En l’espèce, sur le plan temporel, la doctrine fiscale invoquée de 2012 était bien en vigueur à l’occasion de l’imposition primitive dont il est ici question. Quant à la possibilité de la transposer aux faits et à la situation du contribuable, la cour relève qu’il relève de son instruction que le requérant
« dispense des cours dans un local aménagé pour l'enseignement de la danse, sans l'aide d'aucun salarié ». Dès lors, ce dernier « remplit les conditions définies par l'interprétation du texte fiscal formellement admise par l'instruction » précitée.
Le requérant est ainsi fondé à se prévaloir de cette doctrine sur le fondement de l’article L. 80 A du livre des procédures fiscales afin de contester les droits de TVA auxquels il a été assujetti au titre des enseignements qu'il a dispensés
Il est ainsi certain que la situation commentée illustre bien les termes de l’article L. 80 A et l’existence d’un « différend sur l'interprétation par le redevable de bonne foi du texte fiscal » et d’une interprétation qui a été « formellement admise par l'administration ».
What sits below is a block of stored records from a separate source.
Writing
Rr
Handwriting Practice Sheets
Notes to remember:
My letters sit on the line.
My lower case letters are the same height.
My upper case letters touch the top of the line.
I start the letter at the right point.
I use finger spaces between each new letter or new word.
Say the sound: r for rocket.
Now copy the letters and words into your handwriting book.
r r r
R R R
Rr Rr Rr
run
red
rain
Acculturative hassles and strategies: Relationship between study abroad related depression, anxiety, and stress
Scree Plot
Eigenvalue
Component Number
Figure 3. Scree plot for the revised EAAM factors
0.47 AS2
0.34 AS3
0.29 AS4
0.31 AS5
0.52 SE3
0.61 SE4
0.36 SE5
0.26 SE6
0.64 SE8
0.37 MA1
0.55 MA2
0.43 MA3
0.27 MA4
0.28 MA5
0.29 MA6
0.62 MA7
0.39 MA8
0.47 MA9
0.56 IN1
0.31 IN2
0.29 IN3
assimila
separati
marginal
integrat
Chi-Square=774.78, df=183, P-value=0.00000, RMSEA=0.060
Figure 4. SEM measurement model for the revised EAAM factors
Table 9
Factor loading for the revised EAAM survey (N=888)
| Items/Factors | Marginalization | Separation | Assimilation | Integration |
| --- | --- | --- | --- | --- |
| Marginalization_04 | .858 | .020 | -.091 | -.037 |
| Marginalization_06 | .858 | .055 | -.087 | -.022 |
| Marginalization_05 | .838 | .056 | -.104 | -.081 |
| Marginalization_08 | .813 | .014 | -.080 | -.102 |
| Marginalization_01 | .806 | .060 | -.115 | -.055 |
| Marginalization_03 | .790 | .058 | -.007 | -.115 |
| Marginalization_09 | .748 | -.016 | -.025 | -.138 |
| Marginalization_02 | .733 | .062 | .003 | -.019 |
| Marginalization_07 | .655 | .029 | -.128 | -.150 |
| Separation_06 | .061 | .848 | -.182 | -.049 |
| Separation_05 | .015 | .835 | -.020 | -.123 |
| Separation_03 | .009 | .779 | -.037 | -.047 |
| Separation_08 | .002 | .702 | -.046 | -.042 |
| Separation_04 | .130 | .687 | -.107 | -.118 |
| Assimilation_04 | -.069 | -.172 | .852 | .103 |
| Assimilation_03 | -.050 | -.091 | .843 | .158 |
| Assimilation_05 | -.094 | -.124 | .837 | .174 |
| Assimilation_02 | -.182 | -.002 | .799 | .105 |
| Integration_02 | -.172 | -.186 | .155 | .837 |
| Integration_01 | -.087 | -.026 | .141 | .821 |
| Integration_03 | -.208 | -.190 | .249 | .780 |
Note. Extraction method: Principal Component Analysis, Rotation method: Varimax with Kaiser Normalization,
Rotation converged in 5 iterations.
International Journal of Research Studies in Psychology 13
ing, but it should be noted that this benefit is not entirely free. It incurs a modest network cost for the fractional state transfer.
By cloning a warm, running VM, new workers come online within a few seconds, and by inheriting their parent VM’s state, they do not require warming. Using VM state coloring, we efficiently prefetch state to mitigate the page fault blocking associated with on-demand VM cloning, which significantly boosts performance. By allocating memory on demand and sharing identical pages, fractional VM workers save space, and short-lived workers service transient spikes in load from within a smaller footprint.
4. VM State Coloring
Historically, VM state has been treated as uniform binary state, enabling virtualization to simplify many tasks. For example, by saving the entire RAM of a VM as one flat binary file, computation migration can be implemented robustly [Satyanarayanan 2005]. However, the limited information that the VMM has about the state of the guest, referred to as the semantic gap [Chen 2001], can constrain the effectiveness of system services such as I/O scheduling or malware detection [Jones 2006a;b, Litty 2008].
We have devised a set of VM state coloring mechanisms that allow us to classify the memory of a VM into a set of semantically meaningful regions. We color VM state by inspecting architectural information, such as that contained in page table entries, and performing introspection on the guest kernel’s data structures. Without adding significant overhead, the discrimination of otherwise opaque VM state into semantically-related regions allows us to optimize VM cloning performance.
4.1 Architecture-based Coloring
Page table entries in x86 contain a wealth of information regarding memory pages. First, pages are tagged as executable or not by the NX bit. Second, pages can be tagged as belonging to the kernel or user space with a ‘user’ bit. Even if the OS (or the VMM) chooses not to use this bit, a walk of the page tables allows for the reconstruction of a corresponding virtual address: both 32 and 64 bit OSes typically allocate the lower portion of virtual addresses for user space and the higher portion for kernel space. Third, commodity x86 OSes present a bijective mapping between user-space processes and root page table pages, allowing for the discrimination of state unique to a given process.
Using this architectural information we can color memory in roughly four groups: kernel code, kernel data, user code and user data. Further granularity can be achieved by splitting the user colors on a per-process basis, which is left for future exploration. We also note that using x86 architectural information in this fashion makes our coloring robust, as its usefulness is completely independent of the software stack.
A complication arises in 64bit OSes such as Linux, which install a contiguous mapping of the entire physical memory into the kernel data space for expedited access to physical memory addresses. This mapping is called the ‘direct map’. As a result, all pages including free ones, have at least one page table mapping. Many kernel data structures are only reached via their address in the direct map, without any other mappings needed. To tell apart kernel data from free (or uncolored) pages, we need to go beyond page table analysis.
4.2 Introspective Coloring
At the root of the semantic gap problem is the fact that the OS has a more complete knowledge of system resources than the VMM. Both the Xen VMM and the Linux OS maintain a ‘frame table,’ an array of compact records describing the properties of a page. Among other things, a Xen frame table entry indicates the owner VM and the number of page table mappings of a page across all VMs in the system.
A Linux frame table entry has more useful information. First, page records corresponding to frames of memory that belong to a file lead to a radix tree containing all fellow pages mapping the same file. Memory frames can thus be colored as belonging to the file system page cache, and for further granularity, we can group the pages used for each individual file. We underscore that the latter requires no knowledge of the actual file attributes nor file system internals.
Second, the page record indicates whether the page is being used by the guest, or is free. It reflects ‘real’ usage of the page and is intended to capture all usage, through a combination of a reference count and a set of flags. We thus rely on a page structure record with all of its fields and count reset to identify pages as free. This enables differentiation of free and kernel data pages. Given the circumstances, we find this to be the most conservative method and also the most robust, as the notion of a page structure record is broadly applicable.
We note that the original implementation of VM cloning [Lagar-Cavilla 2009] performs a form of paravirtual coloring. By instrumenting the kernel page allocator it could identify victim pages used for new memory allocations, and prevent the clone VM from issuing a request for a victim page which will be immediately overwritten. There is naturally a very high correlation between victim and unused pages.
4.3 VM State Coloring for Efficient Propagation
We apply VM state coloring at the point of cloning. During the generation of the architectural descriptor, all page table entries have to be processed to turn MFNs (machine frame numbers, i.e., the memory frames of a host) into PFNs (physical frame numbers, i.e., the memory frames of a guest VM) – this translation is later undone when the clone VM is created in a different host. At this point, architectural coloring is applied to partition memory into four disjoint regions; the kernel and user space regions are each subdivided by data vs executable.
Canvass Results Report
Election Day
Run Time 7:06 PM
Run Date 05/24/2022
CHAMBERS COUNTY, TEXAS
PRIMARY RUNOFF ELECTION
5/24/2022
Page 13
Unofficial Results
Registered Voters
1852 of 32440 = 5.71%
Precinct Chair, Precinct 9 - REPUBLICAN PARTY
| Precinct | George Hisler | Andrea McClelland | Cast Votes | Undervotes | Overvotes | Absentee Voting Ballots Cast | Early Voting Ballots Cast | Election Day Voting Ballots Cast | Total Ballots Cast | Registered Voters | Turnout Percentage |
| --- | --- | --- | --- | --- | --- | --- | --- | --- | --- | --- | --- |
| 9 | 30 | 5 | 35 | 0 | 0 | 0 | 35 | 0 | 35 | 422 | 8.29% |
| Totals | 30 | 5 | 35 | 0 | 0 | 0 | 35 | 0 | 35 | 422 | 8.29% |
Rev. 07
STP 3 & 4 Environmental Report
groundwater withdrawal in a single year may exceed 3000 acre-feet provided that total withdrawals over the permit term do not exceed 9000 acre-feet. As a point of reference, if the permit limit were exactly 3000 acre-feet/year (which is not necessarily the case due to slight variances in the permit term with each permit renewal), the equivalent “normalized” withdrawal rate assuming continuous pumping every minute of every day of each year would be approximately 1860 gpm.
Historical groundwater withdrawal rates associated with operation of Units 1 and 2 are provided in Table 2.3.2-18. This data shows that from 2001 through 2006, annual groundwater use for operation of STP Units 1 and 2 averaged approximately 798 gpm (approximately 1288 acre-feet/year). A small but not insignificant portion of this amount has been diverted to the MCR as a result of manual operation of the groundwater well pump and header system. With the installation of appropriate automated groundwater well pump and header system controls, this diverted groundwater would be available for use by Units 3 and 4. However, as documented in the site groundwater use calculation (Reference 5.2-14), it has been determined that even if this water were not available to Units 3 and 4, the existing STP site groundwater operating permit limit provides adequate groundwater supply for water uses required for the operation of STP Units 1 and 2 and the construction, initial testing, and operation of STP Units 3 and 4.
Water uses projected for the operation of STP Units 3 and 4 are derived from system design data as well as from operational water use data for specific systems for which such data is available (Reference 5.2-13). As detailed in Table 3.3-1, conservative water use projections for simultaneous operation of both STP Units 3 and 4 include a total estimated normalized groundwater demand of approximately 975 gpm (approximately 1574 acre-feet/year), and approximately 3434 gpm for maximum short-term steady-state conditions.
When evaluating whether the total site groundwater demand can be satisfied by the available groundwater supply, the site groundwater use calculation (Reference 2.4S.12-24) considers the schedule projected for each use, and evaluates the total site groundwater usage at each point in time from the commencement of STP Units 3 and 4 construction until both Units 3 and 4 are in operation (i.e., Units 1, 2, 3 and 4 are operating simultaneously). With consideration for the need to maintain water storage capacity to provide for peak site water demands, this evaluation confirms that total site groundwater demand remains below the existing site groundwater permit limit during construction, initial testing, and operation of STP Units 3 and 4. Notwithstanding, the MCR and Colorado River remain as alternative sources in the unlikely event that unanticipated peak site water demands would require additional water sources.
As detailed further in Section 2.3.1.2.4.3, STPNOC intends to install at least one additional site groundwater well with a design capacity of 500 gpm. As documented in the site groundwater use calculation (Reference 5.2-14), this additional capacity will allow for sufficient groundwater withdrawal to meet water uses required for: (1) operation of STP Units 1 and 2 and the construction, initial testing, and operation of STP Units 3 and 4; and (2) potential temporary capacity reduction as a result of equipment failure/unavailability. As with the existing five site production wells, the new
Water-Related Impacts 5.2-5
Il découle logiquement de ce qui précède que le requérant « doit être déchargé des droits de TVA sur les recettes résultant des cours qu'il a lui-même dispensés sur la période du 1er janvier 2017 au 31 décembre 2019 ainsi que des intérêts de retard y afférents ».
En conclusion, et pour résumer l’équilibre défini par la CAA de Lyon dans cette affaire, si le contribuable ne saurait se prévaloir de la loi pour obtenir une exonération de TVA sur les leçons qu’il donne lorsqu’il met ses locaux à disposition d’autres enseignants auxquels il rétrocède les honoraires perçus sur les cours que ceux-ci dispensent personnellement, il peut en revanche se fonder sur une doctrine fiscale qui permet une telle exonération lorsque l’enseignant exerce son activité sans l’aide de salariés.